Eu égard aux différents certificats établis et versés au dossier c'est par une argumentation pertinent que le premier juge a considéré que les troubles de [V] [F] persistent et rendent impossible le consentement de l'intéressée sur la durée. Son état mental impose la poursuite des soins assortis d'une surveillance médicale constante justifiant une hospitalisation complète. Au surplus il convient de relever que le docteur [K] qualifiait le risque de conduites de mise en danger comme imminent.
En conséquence, il convient d'ordonner la poursuite des soins psychiatriques sans consentement de Madame [V] [F] sous la forme de l'hospitalisation complète.
PAR CES MOTIFS
Statuant publiquement par décision réputée contradictoire.
Déclarons recevable mais non fondé l'appel formé par [V] [F]
Confirmons la décision déférée rendue le 19 Mai 2025 par le Juge judiciaire de [Localité 9].

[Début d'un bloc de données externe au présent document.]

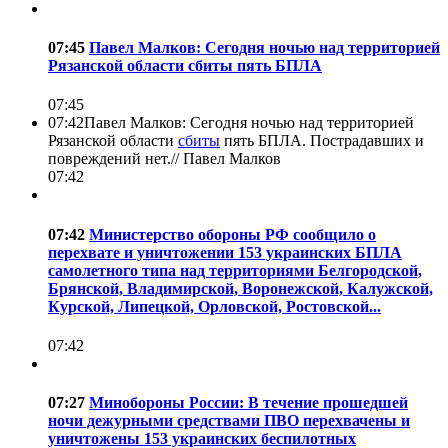
07:45
Павел Малков: Сегодня ночью над территорией
Рязанской области сбиты пять БПЛА
07:45
07:42
Павел Малков: Сегодня ночью над территорией
Рязанской области
сбиты
пять БПЛА. Пострадавших и
повреждений нет.//
Павел Малков
07:42
07:42
Министерство обороны РФ сообщило о
перехвате и уничтожении 153 украинских БПЛА
самолетного типа над территориями Белгородской,
Брянской, Владимирской, Воронежской, Калужской,
Курской, Липецкой, Орловской, Ростовской...
07:42
07:27
Минобороны России: В течение прошедшей
ночи дежурными средствами ПВО перехвачены и
уничтожены 153 украинских беспилотных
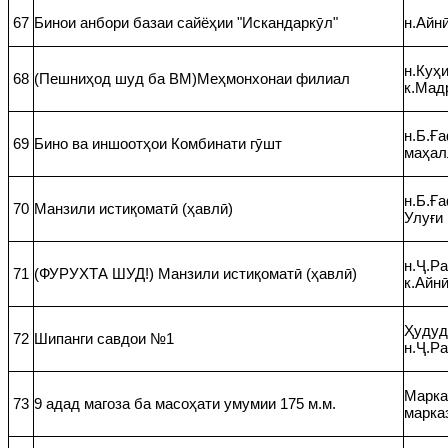
67
Бинои анбори базаи сайёҳии "Искандаркӯл"
н.Айнӣ
н.Куҳи
68
(Пешниҳод шуд ба ВМ)Меҳмонхонаи филиал
к.Мад
н.Б.Ғ
69
Бино ва иншоотҳои Комбинати гӯшт
маҳал
н.Б.Ға
70
Манзили истиқоматӣ (ҳавлӣ)
Улуғи 
н.Ҷ.Р
71
(ФУРУХТА ШУД!) Манзили истиқоматӣ (ҳавлӣ)
к.Айн
Ҳудуд
72
Шипанги савдои №1
н.Ҷ.Р
Марка
73
9 адад магоза ба масоҳати умумии 175 м.м.
марка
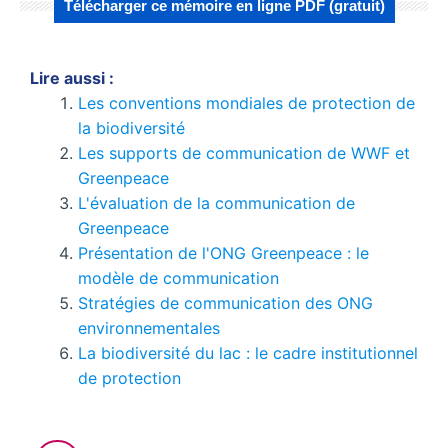
Télécharger ce mémoire en ligne PDF (gratuit)
Lire aussi :
Les conventions mondiales de protection de
la biodiversité
Les supports de communication de WWF et
Greenpeace
L'évaluation de la communication de
Greenpeace
Présentation de l'ONG Greenpeace : le
modèle de communication
Stratégies de communication des ONG
environnementales
La biodiversité du lac : le cadre institutionnel
de protection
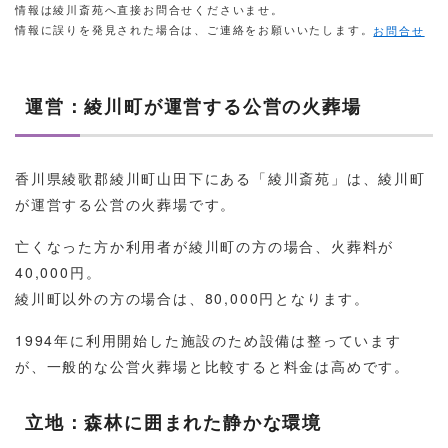
情報は綾川斎苑へ直接お問合せくださいませ。
情報に誤りを発見された場合は、ご連絡をお願いいたします。
お問合せ
運営：綾川町が運営する公営の火葬場
香川県綾歌郡綾川町山田下にある「綾川斎苑」は、綾川町
が運営する公営の火葬場です。
亡くなった方か利用者が綾川町の方の場合、火葬料が
40,000円。
綾川町以外の方の場合は、80,000円となります。
1994年に利用開始した施設のため設備は整っています
が、一般的な公営火葬場と比較すると料金は高めです。
立地：森林に囲まれた静かな環境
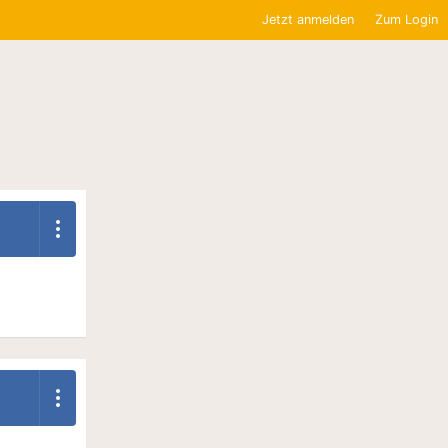
Jetzt anmelden
Zum Login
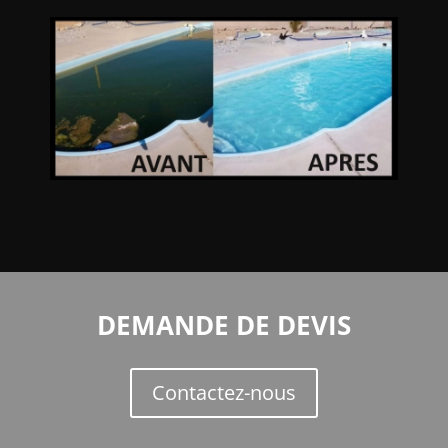
DEMANDE DE DEVIS
Contactez-nous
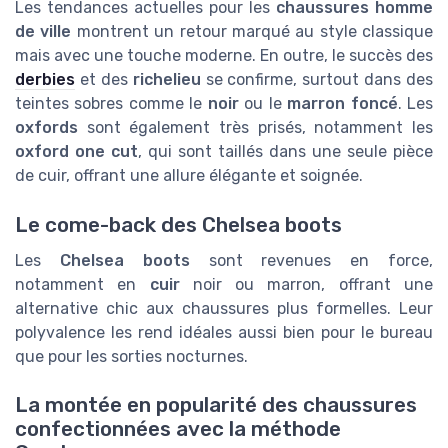
Les tendances actuelles pour les
chaussures homme
de ville
montrent un retour marqué au style classique
mais avec une touche moderne. En outre, le succès des
derbies
et des
richelieu
se confirme, surtout dans des
teintes sobres comme le
noir
ou le
marron foncé
. Les
oxfords
sont également très prisés, notamment les
oxford one cut
, qui sont taillés dans une seule pièce
de cuir, offrant une allure élégante et soignée.
Le come-back des Chelsea boots
Les
Chelsea boots
sont revenues en force,
notamment en
cuir
noir ou marron, offrant une
alternative chic aux chaussures plus formelles. Leur
polyvalence les rend idéales aussi bien pour le bureau
que pour les sorties nocturnes.
La montée en popularité des chaussures
confectionnées avec la méthode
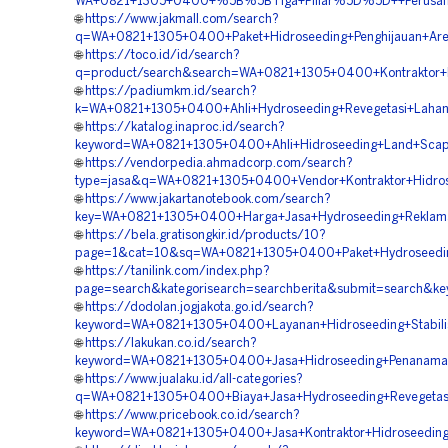
WA+0821+1305+0400+%5B%5BTiga+Pillar%5D%5D++Perusahaa
🌐
https://www.jakmall.com/search?
q=WA+0821+1305+0400+Paket+Hidroseeding+Penghijauan+Are
🌐
https://toco.id/id/search?
q=product/search&search=WA+0821+1305+0400+Kontraktor+P
🌐
https://padiumkm.id/search?
k=WA+0821+1305+0400+Ahli+Hydroseeding+Revegetasi+Lahan
🌐
https://katalog.inaproc.id/search?
keyword=WA+0821+1305+0400+Ahli+Hidroseeding+Land+Scapi
🌐
https://vendorpedia.ahmadcorp.com/search?
type=jasa&q=WA+0821+1305+0400+Vendor+Kontraktor+Hidros
🌐
https://www.jakartanotebook.com/search?
key=WA+0821+1305+0400+Harga+Jasa+Hydroseeding+Reklama
🌐
https://bela.gratisongkir.id/products/10?
page=1&cat=10&sq=WA+0821+1305+0400+Paket+Hydroseeding
🌐
https://tanilink.com/index.php?
page=search&kategorisearch=searchberita&submit=search&k
🌐
https://dodolan.jogjakota.go.id/search?
keyword=WA+0821+1305+0400+Layanan+Hidroseeding+Stabilis
🌐
https://lakukan.co.id/search?
keyword=WA+0821+1305+0400+Jasa+Hidroseeding+Penanaman
🌐
https://www.jualaku.id/all-categories?
q=WA+0821+1305+0400+Biaya+Jasa+Hydroseeding+Revegetasi
🌐
https://www.pricebook.co.id/search?
keyword=WA+0821+1305+0400+Jasa+Kontraktor+Hidroseeding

Laissons les dépens à la charge du trésor public.
Le greffier Le président
COUR D'APPEL D'AIX-EN-PROVENCE
[Adresse 5]
[Localité 3]
Chambre 1-11 HO
N° RG 25/00059 - N° Portalis DBVB-V-B7J-BO2W3
Aix-en-Provence, le 27 Mai 2025
Le greffier
à
Madame [V] [F] sous couvert de Monsieur le directeur du Centre Hospitalier
NOTIFICATION
Article R3211-22 du Code de la santé publique
Le greffier de la cour d'appel d'AIX-EN-PROVENCE vous notifie une copie de l'ordonnance rendue le 27 Mai 2025 concernant l'affaire :
M. [V] [F]
Représentant : Me Olivier ROSATO, avocat au barreau de MARSEILLE
APPELANT
MONSIEUR LE DIRECTEUR DU CENTRE HOSPITALIER D'[Localité 6]
MONSIEUR LE PROCUREUR GENERAL
Mme [I] [F] [D]
La loi vous permet de former un pourvoi en cassation contre cette ordonnance dans le délai de deux mois à compter de la présente notification.
Le pourvoi est formé par déclaration au greffe de la Cour de Cassation, signée obligatoirement d'un avocat au Conseil d'État et à la Cour de Cassation.
Le greffier
COUR D'APPEL D'AIX-EN-PROVENCE
[Adresse 5]
[Localité 3]
Chambre 1-11 HO
N° RG 25/00059 - N° Portalis DBVB-V-B7J-BO2W3
Aix-en-Provence, le 27 Mai 2025
Le greffier
à
- Monsieur le Directeur de Centre Hospitalier d'[Localité 6]
- Monsieur le Procureur Général
- Maître Olivier ROSATO
- Monsieur le greffier du Juge des libertés et de la détention de [Localité 9]
- TIERS : Madame [I] [F] [D]
NOTIFICATION
Article R3211-22 du Code de la santé publique
Le greffier de la cour d'appel d'AIX-EN-PROVENCE vous notifie une copie de l'ordonnance rendue le 27 Mai 2025 concernant l'affaire :
M. [V] [F]
Représentant : Me Olivier ROSATO, avocat au barreau de MARSEILLE
APPELANT
MONSIEUR LE DIRECTEUR DU CENTRE HOSPITALIER D'[Localité 6]
PROCUREUR GENERAL
Mme [I] [F] [D]
La loi vous permet de former un pourvoi en cassation contre cette ordonnance dans le délai de deux mois à compter de la présente notification.
Le pourvoi est formé par déclaration au greffe de la Cour de Cassation, signée obligatoirement d'un avocat au Conseil d'État et à la Cour de Cassation.